Si tout cela possède un quelconque sens... je veux dire tout ça, écrire.... sans devenir une carpette médiatique ni un représentant de commerce... en revenir au début, à ce désir premier : savoir ne rien attendre.
Faire. Tenir. Aller au bout. Sans se demander si ceci ou cela. Si c'est trop bleu, si tu mets trop de rouge. Ecrire au-delà des couleurs. Dans l'édition de mes livres dans des maisons sérieuses je cherchais naguère le droit à continuer, l'invitation à poursuivre.

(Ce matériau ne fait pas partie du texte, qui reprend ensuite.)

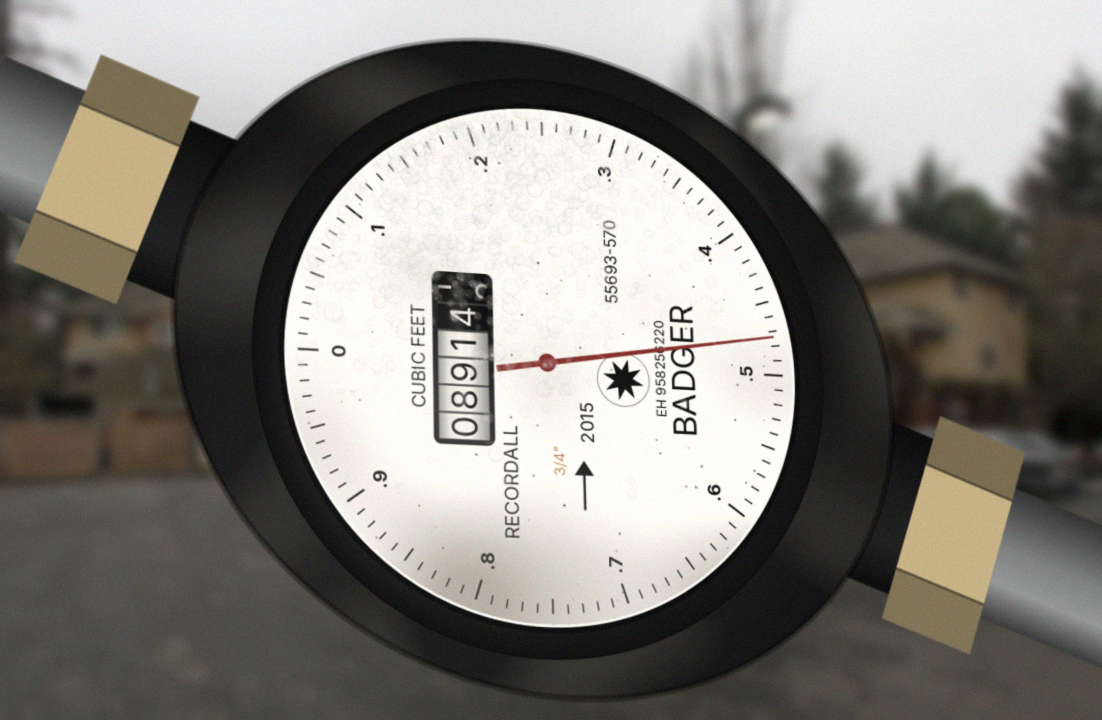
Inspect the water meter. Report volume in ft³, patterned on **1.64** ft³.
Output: **89141.47** ft³
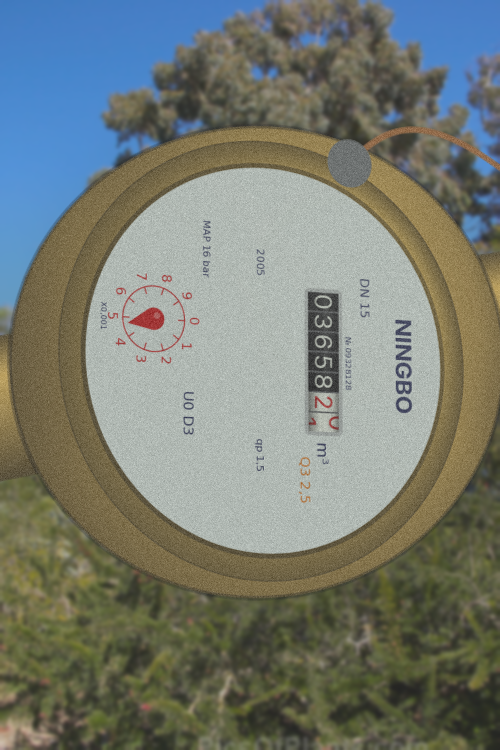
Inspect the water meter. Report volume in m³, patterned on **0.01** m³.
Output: **3658.204** m³
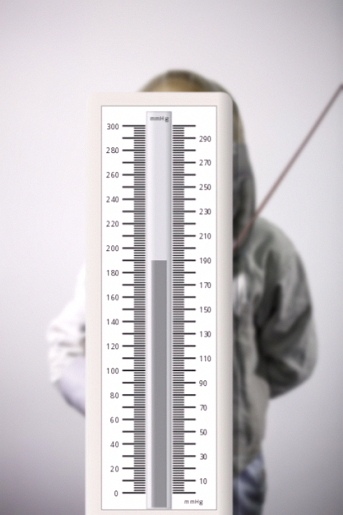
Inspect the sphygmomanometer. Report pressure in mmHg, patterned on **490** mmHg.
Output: **190** mmHg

Je suis un âne. Quiconque respire est en charge de poursuivre ; qu'on l'encourage ou pas. Suis ton désir brûlant. Ne trahis pas la main qui continue.
Je me souviens de ce petit bar-blues de New-Orleans où Bob Dylan est entré, un soir qu'il voulait tout envoyer promener. Il a observé le groupe, juste des types à la coule qui s'éclataient à jouer ensemble sans se demander s'ils étaient au niveau... Du reste, au niveau de quoi... Juste ce plaisir spontané du "faire". Bob ce soir-là a saisi la leçon.
Ce "juste ça" te libère. S'il faut si longtemps pour digérer un échec, c'est qu'il ne fallait sans doute pas reconnaître les règles de la compétition ni se soumettre à jugement. Ecrire sera cet encore, ce plus loin et ce vif. Sans prix, sans lecteur, sans éditeur. Remonter à la source. A la flamme première au coeur de l'incendie.
Va te faire foutre, "monde littéraire", avec tes talents et tes misères, tes rentrées littéraires, tes éternelles Angot, tes Nothomb, tes Houellebecq. Publier, être lu, c'est bien. Mais ça ne vaudra jamais le simple fait d'écrire, solitaire et nocturne, pleinement connecté à une totalité de soi seul connue.
Ecrire. Pousser un peu plus loin la ligne. Ni ceci ni cela. Juste ce verbe vagabond qui ouvre la pensée et invente ta vie. Faire un livre ? Plutôt suivre l'écriture là où elle va.